The total cost of ownership for video content is often cited as reason for why smaller Farcaster clients won’t provide video uploading support. The developers would have to suffer the cost of every single view the video gets. Their financial incentive is to never have a video shown. Though yours is to get as many views as possible. So there would need to be a way to pay for the cost of the client. When a client has enough revenue to offset the video cost, they usually do. For eaxmple the Farcaster app allows you to upload videos and social media companies like Facebook do so to as they make money with Ads and use that to pay for video hosting, transcoding etc.

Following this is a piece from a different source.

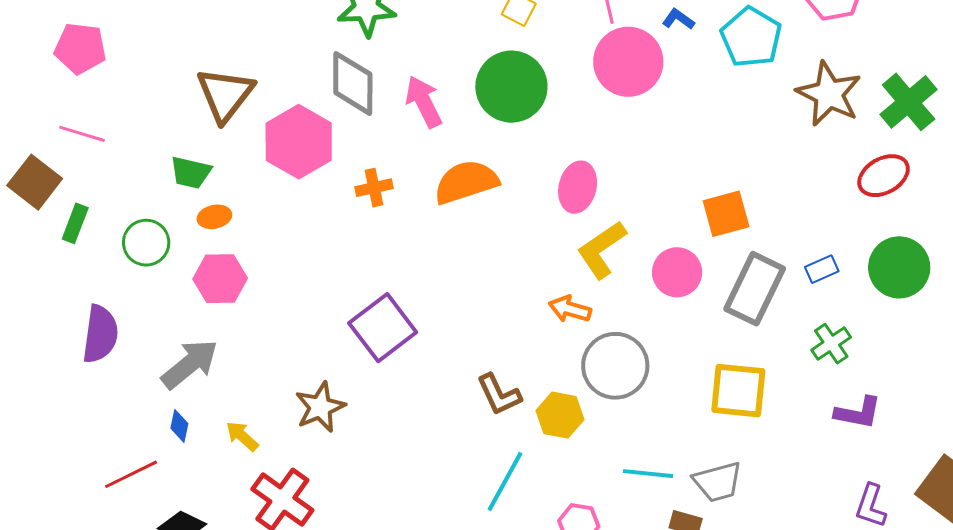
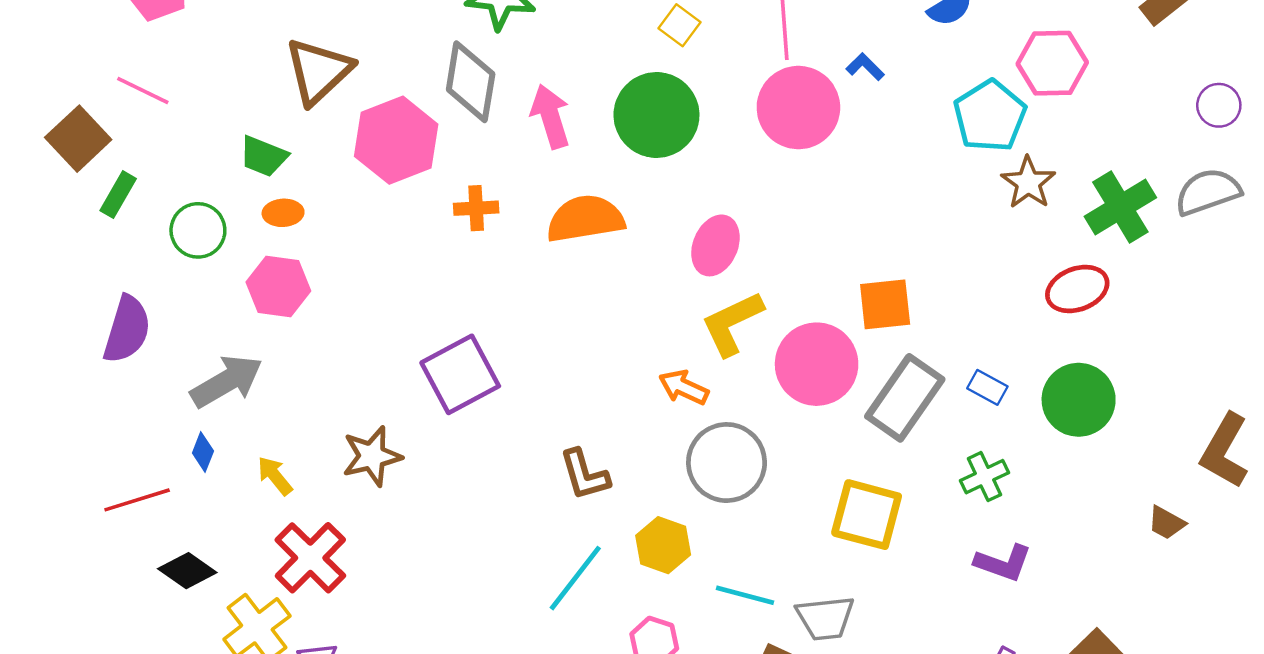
cyan pentagon: (751, 37) -> (990, 116), moved
brown star: (829, 94) -> (1028, 183), size x0.7
blue rectangle: (822, 269) -> (987, 387), turned 44
pink circle: (677, 272) -> (817, 364), size x1.4
yellow hexagon: (560, 415) -> (663, 545), moved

Legalities of hosting videos

When a user uploads a video to your website there maybe a risk that you become liable for their upload. Of course every jurisdiction is differnt and we are no lawyers, though you’d want to research that. Most likely you need to filter videos when uploaded and screen them for illegal content. That’s a service that large providers likely provide to you (at a cost of course). LLMs becoming cheap may help you here. Where you’d develop a pipeline of getting the upload, LLM scanning it with a cheap model that supports video files to have the contents checked against your rules and laws, then if fine transcoding to a stream and pushing that stream to your hosting solution. The final stream url is what is then used in the Message that composes the cast.

So your user would wait for that process to finish and see an indicator of the video uploading & processing. You may do that in the background and notifiy the user in case of failure and on success so they can use the app without being blocked from your video processing pipeline.